Kaynak metne göre agrega, beton içinde hacimce yaklaşık ne kadar yer kaplamaktadır?

===== Kaynak Metin =====

Beton üretiminde kullanılan kum, çakıl, kırmataş gibi malzemelerin genel adı agregadır. Beton içinde hacimsel olarak %60-75 civarında yer işgal eden agrega önemli bir bileşendir. Agregalar tane boyutlarına göre ince (kum, kırma kum.. gibi) ve kaba (çakıl kırmataş...
gibi) agregalar olarak ikiye ayrılır. Agregalarda aranan en önemli özellikler şunlardır:

• Sert, dayanıklı ve boşluksuz olmaları,
• Zayıf taneler içermemeleri (deniz kabuğu, odun, kömür... gibi)
• Basınca ve aşınmaya mukavemetli olmaları,
• Toz, toprak ve betona zarar verebilecek maddeler içermemeleri,
• Yassı ve uzun taneler içermemeleri,
• Çimentoyla zararlı reaksiyona girmemeleridir.

Agreganın kirli (kil, silt, mil, toz,...) olması aderansı olumsuz etkilemekte, ayrıca bu küçük taneler su ihtiyacını da arttırmaktadır. Beton agregalarında elek analizi, yassılık, özgül ağırlık ve su emme gibi deneyler uygun aralıklarla yapılarak kalite sürekliliği takip edilmelidir. Betonda kullanılacak agregalar TS 706'ya uygun olmalıdır.

===== Kayıt Alıntıları =====

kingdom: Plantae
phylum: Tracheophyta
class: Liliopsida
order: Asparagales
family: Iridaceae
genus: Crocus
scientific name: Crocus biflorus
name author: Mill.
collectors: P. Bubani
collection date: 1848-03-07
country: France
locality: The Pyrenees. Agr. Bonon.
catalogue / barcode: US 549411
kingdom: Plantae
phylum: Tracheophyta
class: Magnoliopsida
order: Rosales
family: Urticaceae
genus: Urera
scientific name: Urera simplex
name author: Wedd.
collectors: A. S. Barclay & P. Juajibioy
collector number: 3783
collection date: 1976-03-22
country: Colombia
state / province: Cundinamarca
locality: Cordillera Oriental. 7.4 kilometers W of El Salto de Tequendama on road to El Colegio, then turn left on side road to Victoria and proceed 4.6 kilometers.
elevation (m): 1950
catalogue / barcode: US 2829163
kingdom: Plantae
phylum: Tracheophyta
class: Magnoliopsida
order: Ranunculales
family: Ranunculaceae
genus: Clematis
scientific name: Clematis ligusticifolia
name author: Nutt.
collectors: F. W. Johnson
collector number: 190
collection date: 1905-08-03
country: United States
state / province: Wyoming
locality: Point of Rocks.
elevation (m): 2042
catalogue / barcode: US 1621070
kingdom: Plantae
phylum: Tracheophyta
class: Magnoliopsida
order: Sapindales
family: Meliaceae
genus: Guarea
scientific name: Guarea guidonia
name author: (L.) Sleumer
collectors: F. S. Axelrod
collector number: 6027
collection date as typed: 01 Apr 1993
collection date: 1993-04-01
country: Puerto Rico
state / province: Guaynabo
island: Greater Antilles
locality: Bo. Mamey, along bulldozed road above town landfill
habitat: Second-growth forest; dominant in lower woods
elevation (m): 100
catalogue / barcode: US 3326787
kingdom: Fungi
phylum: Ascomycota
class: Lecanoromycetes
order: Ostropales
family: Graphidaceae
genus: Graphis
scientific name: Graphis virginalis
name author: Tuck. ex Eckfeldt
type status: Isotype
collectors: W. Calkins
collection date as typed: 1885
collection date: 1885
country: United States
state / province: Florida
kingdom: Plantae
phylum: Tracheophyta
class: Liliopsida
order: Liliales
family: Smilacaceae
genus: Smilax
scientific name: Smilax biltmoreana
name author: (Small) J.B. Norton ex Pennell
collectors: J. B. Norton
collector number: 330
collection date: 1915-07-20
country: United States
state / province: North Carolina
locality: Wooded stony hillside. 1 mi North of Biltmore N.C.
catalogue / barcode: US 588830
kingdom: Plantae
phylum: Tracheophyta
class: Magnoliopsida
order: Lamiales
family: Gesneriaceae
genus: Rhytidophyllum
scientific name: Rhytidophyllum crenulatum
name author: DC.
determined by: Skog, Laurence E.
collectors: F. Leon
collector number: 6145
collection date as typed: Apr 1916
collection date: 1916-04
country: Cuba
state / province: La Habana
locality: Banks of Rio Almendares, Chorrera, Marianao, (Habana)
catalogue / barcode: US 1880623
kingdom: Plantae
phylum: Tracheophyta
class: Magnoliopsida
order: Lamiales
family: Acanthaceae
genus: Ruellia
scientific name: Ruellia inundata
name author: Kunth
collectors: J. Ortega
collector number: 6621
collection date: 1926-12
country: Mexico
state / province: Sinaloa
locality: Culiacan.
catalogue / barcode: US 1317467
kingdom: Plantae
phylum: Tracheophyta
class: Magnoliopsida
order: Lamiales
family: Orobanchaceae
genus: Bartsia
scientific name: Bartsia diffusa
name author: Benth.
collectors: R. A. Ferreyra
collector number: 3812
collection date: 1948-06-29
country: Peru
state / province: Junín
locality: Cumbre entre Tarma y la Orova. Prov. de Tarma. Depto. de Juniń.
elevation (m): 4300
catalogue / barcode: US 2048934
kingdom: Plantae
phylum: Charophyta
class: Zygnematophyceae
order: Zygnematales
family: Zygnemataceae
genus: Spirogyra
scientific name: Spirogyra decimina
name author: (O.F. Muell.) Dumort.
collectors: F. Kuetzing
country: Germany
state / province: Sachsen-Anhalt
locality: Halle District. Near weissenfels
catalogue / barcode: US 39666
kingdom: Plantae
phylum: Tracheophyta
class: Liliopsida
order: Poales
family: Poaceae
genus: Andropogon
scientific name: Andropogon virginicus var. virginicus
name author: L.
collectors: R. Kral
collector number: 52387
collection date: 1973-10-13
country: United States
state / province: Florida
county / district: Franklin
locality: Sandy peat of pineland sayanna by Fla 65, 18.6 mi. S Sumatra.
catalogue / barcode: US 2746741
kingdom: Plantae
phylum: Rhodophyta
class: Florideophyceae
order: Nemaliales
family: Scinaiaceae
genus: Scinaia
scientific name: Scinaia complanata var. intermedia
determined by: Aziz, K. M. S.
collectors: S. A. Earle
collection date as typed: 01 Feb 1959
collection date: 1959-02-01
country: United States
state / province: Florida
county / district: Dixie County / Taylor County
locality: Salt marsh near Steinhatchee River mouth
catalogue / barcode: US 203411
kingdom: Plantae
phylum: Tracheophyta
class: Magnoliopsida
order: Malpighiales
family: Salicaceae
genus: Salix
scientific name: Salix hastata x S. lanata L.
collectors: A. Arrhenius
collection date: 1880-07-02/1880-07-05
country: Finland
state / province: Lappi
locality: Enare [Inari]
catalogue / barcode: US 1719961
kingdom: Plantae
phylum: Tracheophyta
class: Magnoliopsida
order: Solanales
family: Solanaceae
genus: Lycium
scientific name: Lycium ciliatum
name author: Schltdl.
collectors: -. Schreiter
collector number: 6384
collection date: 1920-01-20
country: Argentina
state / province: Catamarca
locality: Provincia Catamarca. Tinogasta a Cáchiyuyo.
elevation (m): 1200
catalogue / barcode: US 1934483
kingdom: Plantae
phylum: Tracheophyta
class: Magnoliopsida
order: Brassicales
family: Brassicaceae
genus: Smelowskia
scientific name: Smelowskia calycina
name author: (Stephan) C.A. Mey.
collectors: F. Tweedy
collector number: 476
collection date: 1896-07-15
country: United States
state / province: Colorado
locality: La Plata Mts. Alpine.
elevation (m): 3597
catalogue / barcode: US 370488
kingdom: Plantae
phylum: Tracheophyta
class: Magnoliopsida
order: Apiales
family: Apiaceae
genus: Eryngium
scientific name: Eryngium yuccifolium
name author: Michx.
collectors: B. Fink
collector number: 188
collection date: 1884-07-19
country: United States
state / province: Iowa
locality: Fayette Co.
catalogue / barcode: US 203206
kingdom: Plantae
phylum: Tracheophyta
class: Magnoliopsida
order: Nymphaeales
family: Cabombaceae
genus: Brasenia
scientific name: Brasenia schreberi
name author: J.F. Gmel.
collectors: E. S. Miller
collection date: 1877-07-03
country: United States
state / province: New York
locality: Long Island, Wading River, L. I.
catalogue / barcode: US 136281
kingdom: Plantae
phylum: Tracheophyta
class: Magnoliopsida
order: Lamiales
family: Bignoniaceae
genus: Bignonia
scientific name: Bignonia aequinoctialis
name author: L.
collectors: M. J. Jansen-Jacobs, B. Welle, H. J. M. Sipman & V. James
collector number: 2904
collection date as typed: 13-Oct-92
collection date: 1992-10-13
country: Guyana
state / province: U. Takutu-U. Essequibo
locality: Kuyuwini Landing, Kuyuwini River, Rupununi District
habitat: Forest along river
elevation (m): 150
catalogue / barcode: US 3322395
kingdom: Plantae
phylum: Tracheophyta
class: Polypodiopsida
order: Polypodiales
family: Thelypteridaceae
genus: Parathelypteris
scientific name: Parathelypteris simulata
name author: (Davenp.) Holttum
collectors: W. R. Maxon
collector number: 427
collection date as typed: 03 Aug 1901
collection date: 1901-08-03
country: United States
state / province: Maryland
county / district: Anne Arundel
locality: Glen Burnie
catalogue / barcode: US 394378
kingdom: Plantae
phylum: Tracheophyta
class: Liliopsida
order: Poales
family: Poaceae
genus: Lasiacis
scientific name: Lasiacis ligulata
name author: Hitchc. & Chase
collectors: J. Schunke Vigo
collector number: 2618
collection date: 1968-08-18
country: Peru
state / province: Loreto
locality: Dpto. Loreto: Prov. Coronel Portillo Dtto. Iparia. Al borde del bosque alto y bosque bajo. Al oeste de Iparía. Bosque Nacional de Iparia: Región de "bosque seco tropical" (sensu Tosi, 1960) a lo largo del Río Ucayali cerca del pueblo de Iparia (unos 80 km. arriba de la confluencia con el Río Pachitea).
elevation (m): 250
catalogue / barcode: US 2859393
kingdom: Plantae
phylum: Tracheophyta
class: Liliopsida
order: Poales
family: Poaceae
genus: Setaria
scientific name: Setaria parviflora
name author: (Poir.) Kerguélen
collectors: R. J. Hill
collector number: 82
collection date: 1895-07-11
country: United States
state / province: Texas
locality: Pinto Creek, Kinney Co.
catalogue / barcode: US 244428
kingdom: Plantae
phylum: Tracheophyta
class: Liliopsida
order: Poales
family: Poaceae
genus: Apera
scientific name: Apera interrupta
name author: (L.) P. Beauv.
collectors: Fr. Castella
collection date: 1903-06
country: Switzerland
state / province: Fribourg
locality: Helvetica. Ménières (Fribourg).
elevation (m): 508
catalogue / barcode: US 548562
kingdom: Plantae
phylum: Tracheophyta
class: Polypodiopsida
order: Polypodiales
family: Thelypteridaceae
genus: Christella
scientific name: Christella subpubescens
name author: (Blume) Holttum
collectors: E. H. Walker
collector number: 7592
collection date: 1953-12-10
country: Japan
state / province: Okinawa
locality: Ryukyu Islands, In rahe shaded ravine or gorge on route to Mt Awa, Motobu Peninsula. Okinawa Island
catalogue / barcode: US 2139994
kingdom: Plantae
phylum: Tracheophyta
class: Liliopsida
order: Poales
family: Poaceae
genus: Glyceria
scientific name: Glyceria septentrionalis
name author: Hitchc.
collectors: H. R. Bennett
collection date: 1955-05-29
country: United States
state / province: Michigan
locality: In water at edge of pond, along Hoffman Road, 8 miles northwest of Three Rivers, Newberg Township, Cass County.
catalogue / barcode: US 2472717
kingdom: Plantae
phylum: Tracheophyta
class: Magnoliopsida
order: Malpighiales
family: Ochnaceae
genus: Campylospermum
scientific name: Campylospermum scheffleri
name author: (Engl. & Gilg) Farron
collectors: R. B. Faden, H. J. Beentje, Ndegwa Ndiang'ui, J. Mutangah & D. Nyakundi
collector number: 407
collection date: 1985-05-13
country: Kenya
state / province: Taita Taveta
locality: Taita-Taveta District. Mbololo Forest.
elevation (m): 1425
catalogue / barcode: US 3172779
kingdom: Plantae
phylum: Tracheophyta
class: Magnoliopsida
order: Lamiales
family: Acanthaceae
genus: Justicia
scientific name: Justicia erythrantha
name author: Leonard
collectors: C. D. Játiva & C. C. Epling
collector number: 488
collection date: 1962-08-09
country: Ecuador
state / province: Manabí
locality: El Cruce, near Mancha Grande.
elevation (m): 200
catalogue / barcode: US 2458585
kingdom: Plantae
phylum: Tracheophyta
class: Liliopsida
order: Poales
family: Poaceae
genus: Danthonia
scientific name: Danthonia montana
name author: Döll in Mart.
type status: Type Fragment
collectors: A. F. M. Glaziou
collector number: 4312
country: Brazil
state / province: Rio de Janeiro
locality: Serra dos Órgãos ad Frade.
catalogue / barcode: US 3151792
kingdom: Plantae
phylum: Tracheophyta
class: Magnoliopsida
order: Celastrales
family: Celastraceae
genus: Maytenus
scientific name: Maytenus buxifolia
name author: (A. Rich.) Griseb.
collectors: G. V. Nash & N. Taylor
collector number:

=====

:: Problemin Çözümü ::
Agrega, beton içinde hacimce yaklaşık %60-75 oranında yer kaplamaktadır.